FOMC rate decision is a major focus today but Fed is widely expected to keep interest rates unchanged. Markets are generally expecting Fed to hike interest rate in December. Fed fund futures are pricing in 73.6% chance for that. But the decision would very much depends firstly on incoming data, including this week's October non-farm payroll and the November non-farm payroll. Also, the result of the presidential election will play an important role too. The dollar index should have formed a short term top at 99.11 and focus is now on 97.56 resistance turned support. Break there will confirm this case and target 55 days EMA (now at 96.84). Overall, price actions since 91.91 are looking corrective and are bounded inside a near term rising channel. Some support could be seen at the lower channel line and bring rebound.

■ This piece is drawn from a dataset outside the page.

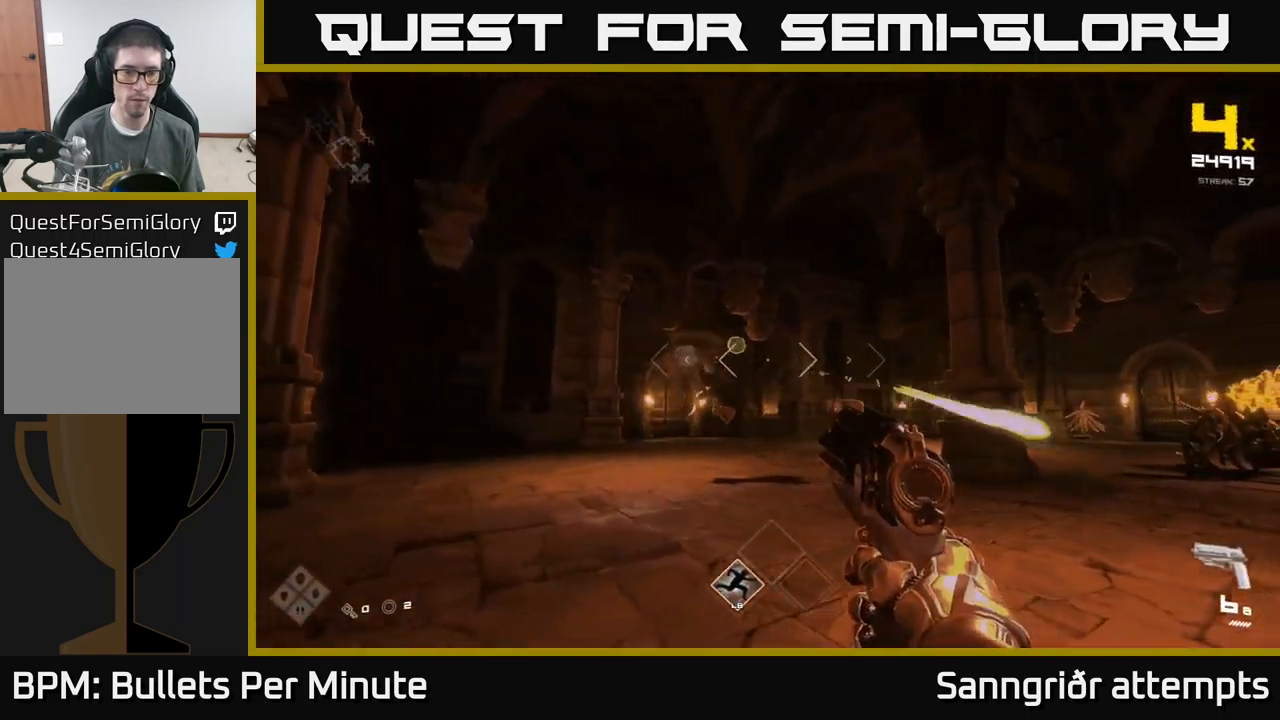
{"buttons": ["R1"], "left_stick": "center", "right_stick": "center", "events": [[100, "right_stick", "right"], [333, "left_stick", "center"], [400, "right_stick", "center"], [500, "R1", "down"]]}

But sustained break there could pave the way for 91.91/93.01 support zone.

US Dollar Index

On the data front, New Zealand unemployment rate rose dropped to 4.9% in Q3, down from prior quarter's 5.0%. That's the first sub 5.0 reading since 2008. Employment grew 1.4% qoq, much stronger than expectation of 0.6% qoq. That's also the fourth straight quarter of growth. Labor cost index rose 0.4% qoq in Q3. RBNZ 2-year inflation expectation rose 1.7% in Q4. Meanwhile, Australia building approvals dropped -8.7% mom in September, much worse than expectation of -2.8% mom. The contrast in economic data sends AUD/NZD sharply lower today. The development suggests that rebound from 1.0234 has completed after failing to break through 1.0769 resistance. Bias is back on the downside for 1.0446 support. Break there will pave the way to 1.0234 and below to extend the medium term pattern from 1.1638.

AUD/NZD Daily

Elsewhere, Japan monetary base rose 22.1% yoy in October, consumer confidence dropped to 42.3 in October. UK BRC shop price index dropped -1.7% yoy in October. Looking ahead, Germany will release unemployment today while Eurozone will release PMI manufacturing final. UK will release construction PMI. US will release ADP employment.